April 26, 2021 - 5:00pm

Mario Draghi was sworn in as Italy’s new prime minister in mid-February. Ever since both the local and international press have been gripped by an irrepressible enthusiasm for the former president of the European Central Bank (ECB).

Recent examples of unbridled “Draghimania” include these articles in The New York Times and Financial Times. The arguments are more or less the same: thanks to Draghi, Italy has gone from being “the EU’s juvenile delinquent” to being “the model European”.

According to his cheerleaders in the press, Draghi is finally spearheading “reforms” that are allegedly “much-needed” by Italy — his “reform plan” recently submitted to Brussels as a condition for accessing the funds from the EU’s much-touted “recovery fund”, the European Recovery and Resilience Facility (RRF), has been extolled by Bloomberg as “a once-in-a-lifetime opportunity [to] modernise a dysfunctional state”.

Draghi is credited for allegedly “shaking up” the EU on its (notoriously slow and chaos-ridden) vaccine rollout, following his decision to seize a shipment of vaccines destined for Australia, which is said to have pushed the European Union into “authoris[ing] even broader and harsher measures to curb exports of Covid-19 vaccines badly needed in Europe”.

He has also been praised for leading the way on fiscal policy in Europe, by announcing “Europe’s biggest stimulus plan”, which is purportedly “helping to drive the bloc more into line with a push across the advanced world to prioritise extraordinary stimulus as the central response by governments to an exceptional economic crisis”.

We are being told that Mario Draghi has single-handedly kickstarted a revolution not only in Italy but across the entire EU. And all in the course of a few months. But do any of these grand claims stand the test of basic scrutiny?

Has Italy lacked “liberalising reforms” in recent decades? No — this is an old trope, particularly popular north of the Alps. The data “shows that Italy introduced liberalising reforms more intensely than most other countries, especially from 1992 on, more than Germany and, especially, France”. Just over the past decade, Italy’s “ease of doing business” ranking, according to the World Bank, has jumped from the 78th to the 58th position, a 20-notch improvement — with no noticeable impact on growth. If anything, the introduction of these reforms, as I explain here, has coincided with the beginning of the stagnation of the Italy’s economy.

As for the notion that Draghi has “shaken up” the EU’s vaccine rollout, it’s not clear what this refers to. The EU continues to lag dramatically behind other advanced (and even many non-advanced) nations in terms of vaccine coverage, and its procurement strategy faces one hurdle after another. Furthermore, regardless of one’s opinion on the issue, the EU has not implemented a vaccine export ban: the latest data shows that the European Union continues to export more vaccines than it administers. 
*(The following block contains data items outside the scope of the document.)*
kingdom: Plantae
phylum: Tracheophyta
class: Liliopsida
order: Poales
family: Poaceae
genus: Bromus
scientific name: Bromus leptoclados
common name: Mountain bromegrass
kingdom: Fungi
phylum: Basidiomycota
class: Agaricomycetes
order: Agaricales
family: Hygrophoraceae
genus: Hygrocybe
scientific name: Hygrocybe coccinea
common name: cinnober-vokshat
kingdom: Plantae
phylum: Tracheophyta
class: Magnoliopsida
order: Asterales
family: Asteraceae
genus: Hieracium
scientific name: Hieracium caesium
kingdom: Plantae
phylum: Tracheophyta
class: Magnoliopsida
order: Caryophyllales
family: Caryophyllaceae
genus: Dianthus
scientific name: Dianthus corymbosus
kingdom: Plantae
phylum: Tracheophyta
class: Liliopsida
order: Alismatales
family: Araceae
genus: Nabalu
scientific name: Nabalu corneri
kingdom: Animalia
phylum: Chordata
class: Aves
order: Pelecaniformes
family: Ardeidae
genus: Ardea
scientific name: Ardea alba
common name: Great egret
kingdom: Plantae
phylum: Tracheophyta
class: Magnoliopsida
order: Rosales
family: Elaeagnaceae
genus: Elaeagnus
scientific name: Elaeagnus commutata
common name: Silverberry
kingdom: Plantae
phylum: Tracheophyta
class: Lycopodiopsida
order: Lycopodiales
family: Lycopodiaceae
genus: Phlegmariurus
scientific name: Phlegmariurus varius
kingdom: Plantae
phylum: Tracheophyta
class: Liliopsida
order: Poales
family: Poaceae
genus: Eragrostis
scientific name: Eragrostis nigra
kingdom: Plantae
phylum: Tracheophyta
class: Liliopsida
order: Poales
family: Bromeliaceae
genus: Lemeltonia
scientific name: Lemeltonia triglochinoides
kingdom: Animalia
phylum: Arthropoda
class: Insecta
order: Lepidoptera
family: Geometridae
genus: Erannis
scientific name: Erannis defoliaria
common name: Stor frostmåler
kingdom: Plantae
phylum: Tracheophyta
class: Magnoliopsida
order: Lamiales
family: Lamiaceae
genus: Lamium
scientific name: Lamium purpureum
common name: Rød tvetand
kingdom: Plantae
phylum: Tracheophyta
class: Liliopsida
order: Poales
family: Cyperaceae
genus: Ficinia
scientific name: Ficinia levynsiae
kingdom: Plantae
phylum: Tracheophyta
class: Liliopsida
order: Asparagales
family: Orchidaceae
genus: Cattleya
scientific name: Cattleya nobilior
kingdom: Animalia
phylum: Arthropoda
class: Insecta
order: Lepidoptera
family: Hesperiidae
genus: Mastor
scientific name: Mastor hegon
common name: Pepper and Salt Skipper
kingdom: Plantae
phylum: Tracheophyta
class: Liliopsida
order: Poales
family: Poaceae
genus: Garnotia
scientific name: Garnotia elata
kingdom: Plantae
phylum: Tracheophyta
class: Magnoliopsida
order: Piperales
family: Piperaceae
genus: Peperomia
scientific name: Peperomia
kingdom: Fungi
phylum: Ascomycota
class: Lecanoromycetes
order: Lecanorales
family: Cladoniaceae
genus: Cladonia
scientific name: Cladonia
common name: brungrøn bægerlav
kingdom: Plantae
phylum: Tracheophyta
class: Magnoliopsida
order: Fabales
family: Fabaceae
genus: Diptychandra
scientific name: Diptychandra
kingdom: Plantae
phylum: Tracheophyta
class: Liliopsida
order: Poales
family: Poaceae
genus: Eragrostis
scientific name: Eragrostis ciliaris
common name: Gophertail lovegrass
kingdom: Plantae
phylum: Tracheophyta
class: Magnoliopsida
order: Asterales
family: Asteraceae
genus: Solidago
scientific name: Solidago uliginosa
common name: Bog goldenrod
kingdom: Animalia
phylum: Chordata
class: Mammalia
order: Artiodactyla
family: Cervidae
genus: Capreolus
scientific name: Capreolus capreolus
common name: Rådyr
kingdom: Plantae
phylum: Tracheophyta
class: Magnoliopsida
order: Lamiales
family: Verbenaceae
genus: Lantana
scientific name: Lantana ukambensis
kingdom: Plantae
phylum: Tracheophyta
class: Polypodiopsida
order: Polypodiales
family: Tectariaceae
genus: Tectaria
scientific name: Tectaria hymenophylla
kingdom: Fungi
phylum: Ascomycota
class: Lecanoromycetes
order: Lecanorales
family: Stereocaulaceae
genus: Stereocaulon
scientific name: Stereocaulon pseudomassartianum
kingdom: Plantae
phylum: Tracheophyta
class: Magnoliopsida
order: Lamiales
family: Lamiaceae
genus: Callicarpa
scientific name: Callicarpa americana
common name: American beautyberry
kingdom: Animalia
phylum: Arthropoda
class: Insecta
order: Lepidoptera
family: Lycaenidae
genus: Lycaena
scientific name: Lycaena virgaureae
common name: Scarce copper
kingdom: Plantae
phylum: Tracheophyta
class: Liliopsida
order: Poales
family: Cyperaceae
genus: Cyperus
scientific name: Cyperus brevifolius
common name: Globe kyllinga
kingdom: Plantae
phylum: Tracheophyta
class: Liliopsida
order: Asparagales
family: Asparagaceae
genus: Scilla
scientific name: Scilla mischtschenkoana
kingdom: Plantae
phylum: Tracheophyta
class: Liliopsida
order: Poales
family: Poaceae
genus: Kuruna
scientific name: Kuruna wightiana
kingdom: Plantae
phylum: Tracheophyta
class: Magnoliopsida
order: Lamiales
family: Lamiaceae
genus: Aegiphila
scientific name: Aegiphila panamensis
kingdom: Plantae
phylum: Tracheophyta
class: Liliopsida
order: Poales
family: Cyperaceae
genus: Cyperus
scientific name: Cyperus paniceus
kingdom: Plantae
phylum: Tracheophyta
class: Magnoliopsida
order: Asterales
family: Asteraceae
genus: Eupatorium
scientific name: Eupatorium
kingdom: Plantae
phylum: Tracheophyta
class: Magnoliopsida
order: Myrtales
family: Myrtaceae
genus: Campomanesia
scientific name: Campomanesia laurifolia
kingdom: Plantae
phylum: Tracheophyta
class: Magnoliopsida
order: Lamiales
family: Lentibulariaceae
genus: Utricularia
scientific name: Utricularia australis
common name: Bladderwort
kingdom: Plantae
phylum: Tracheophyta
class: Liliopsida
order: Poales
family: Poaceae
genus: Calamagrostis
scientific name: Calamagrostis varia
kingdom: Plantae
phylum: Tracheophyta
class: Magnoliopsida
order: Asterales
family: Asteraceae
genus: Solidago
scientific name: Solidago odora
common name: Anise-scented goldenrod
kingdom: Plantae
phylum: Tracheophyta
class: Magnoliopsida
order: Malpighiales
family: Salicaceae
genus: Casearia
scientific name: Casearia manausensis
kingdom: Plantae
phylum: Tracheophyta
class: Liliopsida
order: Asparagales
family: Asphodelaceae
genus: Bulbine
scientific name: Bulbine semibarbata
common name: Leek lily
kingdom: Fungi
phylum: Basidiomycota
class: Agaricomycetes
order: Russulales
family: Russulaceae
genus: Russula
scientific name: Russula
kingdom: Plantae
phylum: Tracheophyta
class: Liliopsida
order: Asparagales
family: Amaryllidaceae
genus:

Finally, Draghi’s “massive” stimulus plan, upon closer inspection, is much less impressive that one may think. Draghi has announced that he will push the government’s deficit to 11.8 per cent of GDP. Now, while that may sound like a lot, one should keep in mind that last year’s deficit was 10.8 per cent of GDP. So we are in the presence of a one-per-cent increase in the deficit, at best. This is not much of a stimulus.

Draghi is on track to becoming a Macron 2.0: at the time of his election, the French leader was eulogised by the mainstream media as a great modernising, pro-EU reformer as well; today he has one of the lowest approval ratings in Europe. You can gloss over reality as much as you like, but sooner or later it catches up with you.


Thomas Fazi is an UnHerd columnist and translator. His latest book is The Covid Consensus, co-authored with Toby Green.